BEGIN Material for the task
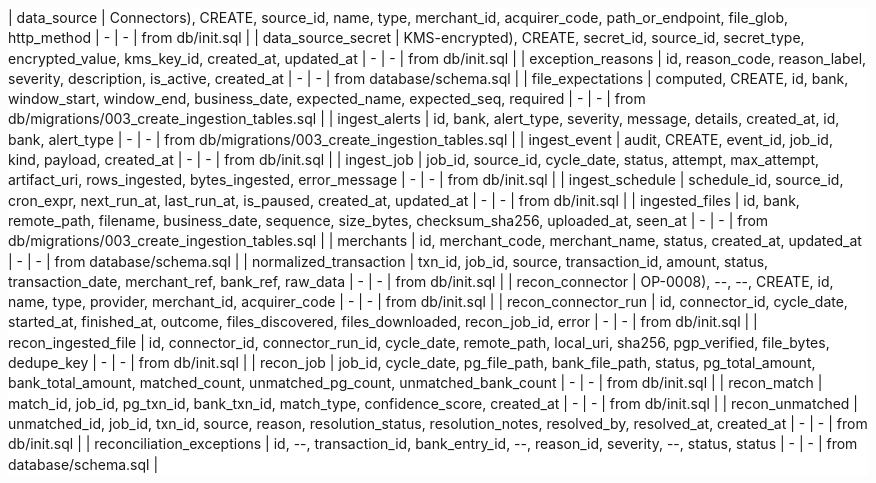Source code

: | data_source                  | Connectors), CREATE, source_id, name, type, merchant_id, acquirer_code, path_or_endpoint, file_glob, http_method                                      | -    | -                                                                       | from db/init.sql                                   |
| data_source_secret           | KMS-encrypted), CREATE, secret_id, source_id, secret_type, encrypted_value, kms_key_id, created_at, updated_at                                        | -    | -                                                                       | from db/init.sql                                   |
| exception_reasons            | id, reason_code, reason_label, severity, description, is_active, created_at                                                                           | -    | -                                                                       | from database/schema.sql                           |
| file_expectations            | computed, CREATE, id, bank, window_start, window_end, business_date, expected_name, expected_seq, required                                            | -    | -                                                                       | from db/migrations/003_create_ingestion_tables.sql |
| ingest_alerts                | id, bank, alert_type, severity, message, details, created_at, id, bank, alert_type                                                                    | -    | -                                                                       | from db/migrations/003_create_ingestion_tables.sql |
| ingest_event                 | audit, CREATE, event_id, job_id, kind, payload, created_at                                                                                            | -    | -                                                                       | from db/init.sql                                   |
| ingest_job                   | job_id, source_id, cycle_date, status, attempt, max_attempt, artifact_uri, rows_ingested, bytes_ingested, error_message                               | -    | -                                                                       | from db/init.sql                                   |
| ingest_schedule              | schedule_id, source_id, cron_expr, next_run_at, last_run_at, is_paused, created_at, updated_at                                                        | -    | -                                                                       | from db/init.sql                                   |
| ingested_files               | id, bank, remote_path, filename, business_date, sequence, size_bytes, checksum_sha256, uploaded_at, seen_at                                           | -    | -                                                                       | from db/migrations/003_create_ingestion_tables.sql |
| merchants                    | id, merchant_code, merchant_name, status, created_at, updated_at                                                                                      | -    | -                                                                       | from database/schema.sql                           |
| normalized_transaction       | txn_id, job_id, source, transaction_id, amount, status, transaction_date, merchant_ref, bank_ref, raw_data                                            | -    | -                                                                       | from db/init.sql                                   |
| recon_connector              | OP-0008), --, --, CREATE, id, name, type, provider, merchant_id, acquirer_code                                                                        | -    | -                                                                       | from db/init.sql                                   |
| recon_connector_run          | id, connector_id, cycle_date, started_at, finished_at, outcome, files_discovered, files_downloaded, recon_job_id, error                               | -    | -                                                                       | from db/init.sql                                   |
| recon_ingested_file          | id, connector_id, connector_run_id, cycle_date, remote_path, local_uri, sha256, pgp_verified, file_bytes, dedupe_key                                  | -    | -                                                                       | from db/init.sql                                   |
| recon_job                    | job_id, cycle_date, pg_file_path, bank_file_path, status, pg_total_amount, bank_total_amount, matched_count, unmatched_pg_count, unmatched_bank_count | -    | -                                                                       | from db/init.sql                                   |
| recon_match                  | match_id, job_id, pg_txn_id, bank_txn_id, match_type, confidence_score, created_at                                                                    | -    | -                                                                       | from db/init.sql                                   |
| recon_unmatched              | unmatched_id, job_id, txn_id, source, reason, resolution_status, resolution_notes, resolved_by, resolved_at, created_at                               | -    | -                                                                       | from db/init.sql                                   |
| reconciliation_exceptions    | id, --, transaction_id, bank_entry_id, --, reason_id, severity, --, status, status                                                                    | -    | -                                                                       | from database/schema.sql                           |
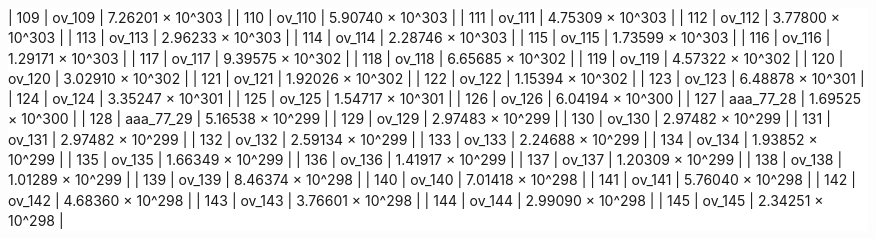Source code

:| 109 | ov_109 | 7.26201 × 10^303 |
| 110 | ov_110 | 5.90740 × 10^303 |
| 111 | ov_111 | 4.75309 × 10^303 |
| 112 | ov_112 | 3.77800 × 10^303 |
| 113 | ov_113 | 2.96233 × 10^303 |
| 114 | ov_114 | 2.28746 × 10^303 |
| 115 | ov_115 | 1.73599 × 10^303 |
| 116 | ov_116 | 1.29171 × 10^303 |
| 117 | ov_117 | 9.39575 × 10^302 |
| 118 | ov_118 | 6.65685 × 10^302 |
| 119 | ov_119 | 4.57322 × 10^302 |
| 120 | ov_120 | 3.02910 × 10^302 |
| 121 | ov_121 | 1.92026 × 10^302 |
| 122 | ov_122 | 1.15394 × 10^302 |
| 123 | ov_123 | 6.48878 × 10^301 |
| 124 | ov_124 | 3.35247 × 10^301 |
| 125 | ov_125 | 1.54717 × 10^301 |
| 126 | ov_126 | 6.04194 × 10^300 |
| 127 | aaa_77_28 | 1.69525 × 10^300 |
| 128 | aaa_77_29 | 5.16538 × 10^299 |
| 129 | ov_129 | 2.97483 × 10^299 |
| 130 | ov_130 | 2.97482 × 10^299 |
| 131 | ov_131 | 2.97482 × 10^299 |
| 132 | ov_132 | 2.59134 × 10^299 |
| 133 | ov_133 | 2.24688 × 10^299 |
| 134 | ov_134 | 1.93852 × 10^299 |
| 135 | ov_135 | 1.66349 × 10^299 |
| 136 | ov_136 | 1.41917 × 10^299 |
| 137 | ov_137 | 1.20309 × 10^299 |
| 138 | ov_138 | 1.01289 × 10^299 |
| 139 | ov_139 | 8.46374 × 10^298 |
| 140 | ov_140 | 7.01418 × 10^298 |
| 141 | ov_141 | 5.76040 × 10^298 |
| 142 | ov_142 | 4.68360 × 10^298 |
| 143 | ov_143 | 3.76601 × 10^298 |
| 144 | ov_144 | 2.99090 × 10^298 |
| 145 | ov_145 | 2.34251 × 10^298 |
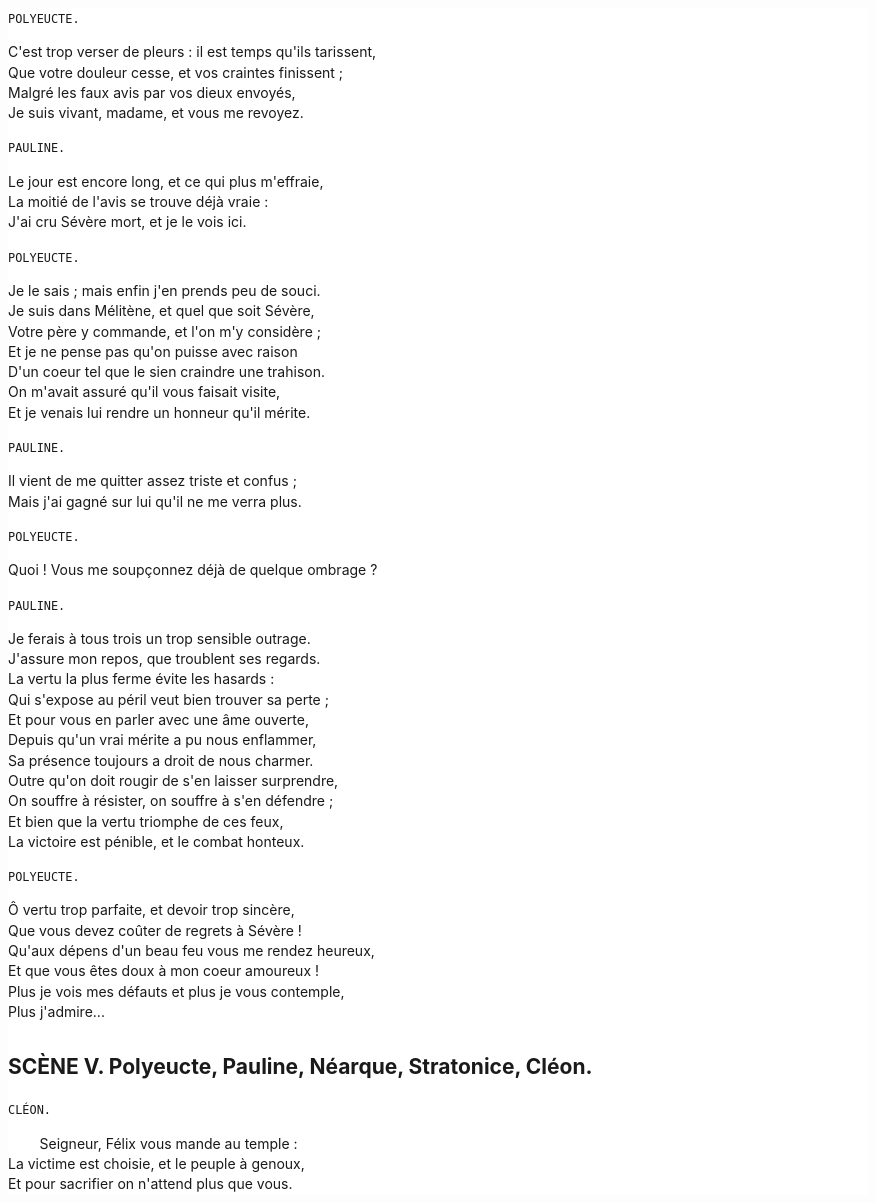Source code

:     POLYEUCTE.
C'est trop verser de pleurs : il est temps qu'ils tarissent,  
Que votre douleur cesse, et vos craintes finissent ;  
Malgré les faux avis par vos dieux envoyés,  
Je suis vivant, madame, et vous me revoyez.  

    PAULINE.
Le jour est encore long, et ce qui plus m'effraie,  
La moitié de l'avis se trouve déjà vraie :  
J'ai cru Sévère mort, et je le vois ici.  

    POLYEUCTE.
Je le sais ; mais enfin j'en prends peu de souci.  
Je suis dans Mélitène, et quel que soit Sévère,  
Votre père y commande, et l'on m'y considère ;  
Et je ne pense pas qu'on puisse avec raison  
D'un coeur tel que le sien craindre une trahison.  
On m'avait assuré qu'il vous faisait visite,  
Et je venais lui rendre un honneur qu'il mérite.  

    PAULINE.
Il vient de me quitter assez triste et confus ;  
Mais j'ai gagné sur lui qu'il ne me verra plus.  

    POLYEUCTE.
Quoi ! Vous me soupçonnez déjà de quelque ombrage ?  

    PAULINE.
Je ferais à tous trois un trop sensible outrage.  
J'assure mon repos, que troublent ses regards.  
La vertu la plus ferme évite les hasards :  
Qui s'expose au péril veut bien trouver sa perte ;  
Et pour vous en parler avec une âme ouverte,  
Depuis qu'un vrai mérite a pu nous enflammer,  
Sa présence toujours a droit de nous charmer.  
Outre qu'on doit rougir de s'en laisser surprendre,  
On souffre à résister, on souffre à s'en défendre ;  
Et bien que la vertu triomphe de ces feux,  
La victoire est pénible, et le combat honteux.  

    POLYEUCTE.
Ô vertu trop parfaite, et devoir trop sincère,  
Que vous devez coûter de regrets à Sévère !  
Qu'aux dépens d'un beau feu vous me rendez heureux,  
Et que vous êtes doux à mon coeur amoureux !  
Plus je vois mes défauts et plus je vous contemple,  
Plus j'admire...  


## SCÈNE V. Polyeucte, Pauline, Néarque, Stratonice, Cléon.

    CLÉON.
        Seigneur, Félix vous mande au temple :  
La victime est choisie, et le peuple à genoux,  
Et pour sacrifier on n'attend plus que vous.  
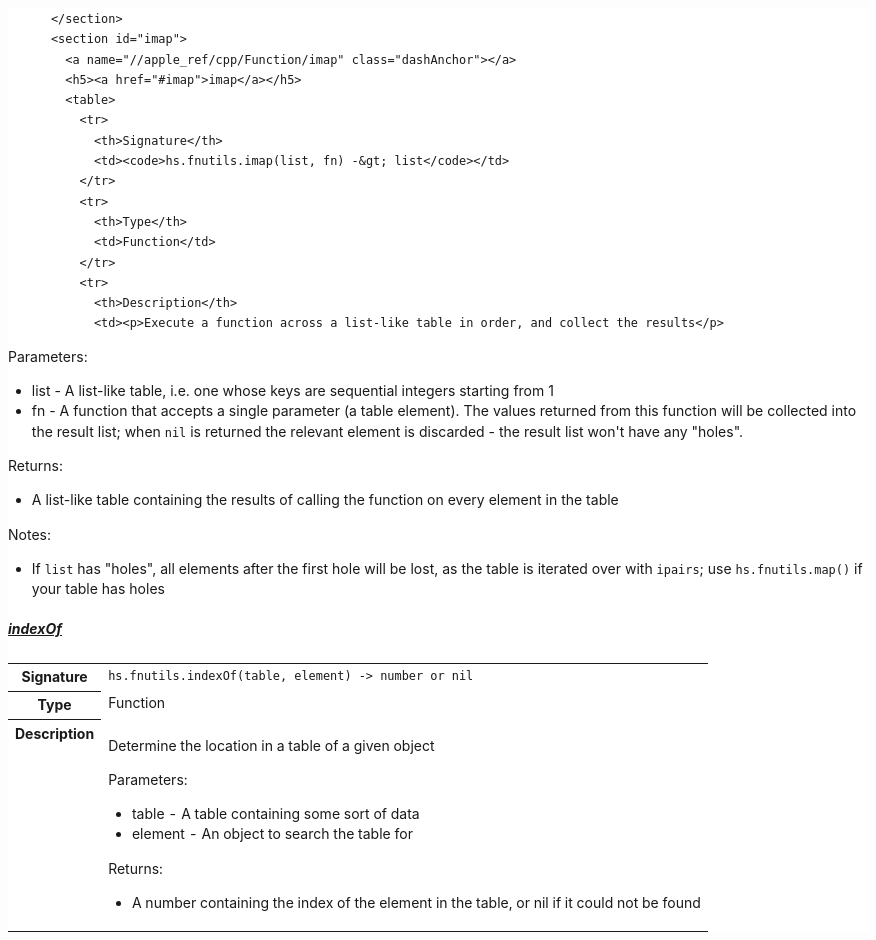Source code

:           </section>
          <section id="imap">
            <a name="//apple_ref/cpp/Function/imap" class="dashAnchor"></a>
            <h5><a href="#imap">imap</a></h5>
            <table>
              <tr>
                <th>Signature</th>
                <td><code>hs.fnutils.imap(list, fn) -&gt; list</code></td>
              </tr>
              <tr>
                <th>Type</th>
                <td>Function</td>
              </tr>
              <tr>
                <th>Description</th>
                <td><p>Execute a function across a list-like table in order, and collect the results</p>
<p>Parameters:</p>
<ul>
<li>list - A list-like table, i.e. one whose keys are sequential integers starting from 1</li>
<li>fn - A function that accepts a single parameter (a table element). The values returned from this function
will be collected into the result list; when <code>nil</code> is returned the relevant element is discarded - the
result list won't have any "holes".</li>
</ul>
<p>Returns:</p>
<ul>
<li>A list-like table containing the results of calling the function on every element in the table</li>
</ul>
<p>Notes:</p>
<ul>
<li>If <code>list</code> has "holes", all elements after the first hole will be lost, as the table is iterated over with <code>ipairs</code>;
use <code>hs.fnutils.map()</code> if your table has holes</li>
</ul>
</td>
              </tr>
            </table>
          </section>
          <section id="indexOf">
            <a name="//apple_ref/cpp/Function/indexOf" class="dashAnchor"></a>
            <h5><a href="#indexOf">indexOf</a></h5>
            <table>
              <tr>
                <th>Signature</th>
                <td><code>hs.fnutils.indexOf(table, element) -&gt; number or nil</code></td>
              </tr>
              <tr>
                <th>Type</th>
                <td>Function</td>
              </tr>
              <tr>
                <th>Description</th>
                <td><p>Determine the location in a table of a given object</p>
<p>Parameters:</p>
<ul>
<li>table - A table containing some sort of data</li>
<li>element - An object to search the table for</li>
</ul>
<p>Returns:</p>
<ul>
<li>A number containing the index of the element in the table, or nil if it could not be found</li>
</ul>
END Material for the task
## Task prompt
An exact, complete copy of the lines above from the one with "J'assure mon repos, que" through the one with "Plus j'admire..." is the whole answer.

## Reply to the task
J'assure mon repos, que troublent ses regards.  
La vertu la plus ferme évite les hasards :  
Qui s'expose au péril veut bien trouver sa perte ;  
Et pour vous en parler avec une âme ouverte,  
Depuis qu'un vrai mérite a pu nous enflammer,  
Sa présence toujours a droit de nous charmer.  
Outre qu'on doit rougir de s'en laisser surprendre,  
On souffre à résister, on souffre à s'en défendre ;  
Et bien que la vertu triomphe de ces feux,  
La victoire est pénible, et le combat honteux.  

    POLYEUCTE.
Ô vertu trop parfaite, et devoir trop sincère,  
Que vous devez coûter de regrets à Sévère !  
Qu'aux dépens d'un beau feu vous me rendez heureux,  
Et que vous êtes doux à mon coeur amoureux !  
Plus je vois mes défauts et plus je vous contemple,  
Plus j'admire...  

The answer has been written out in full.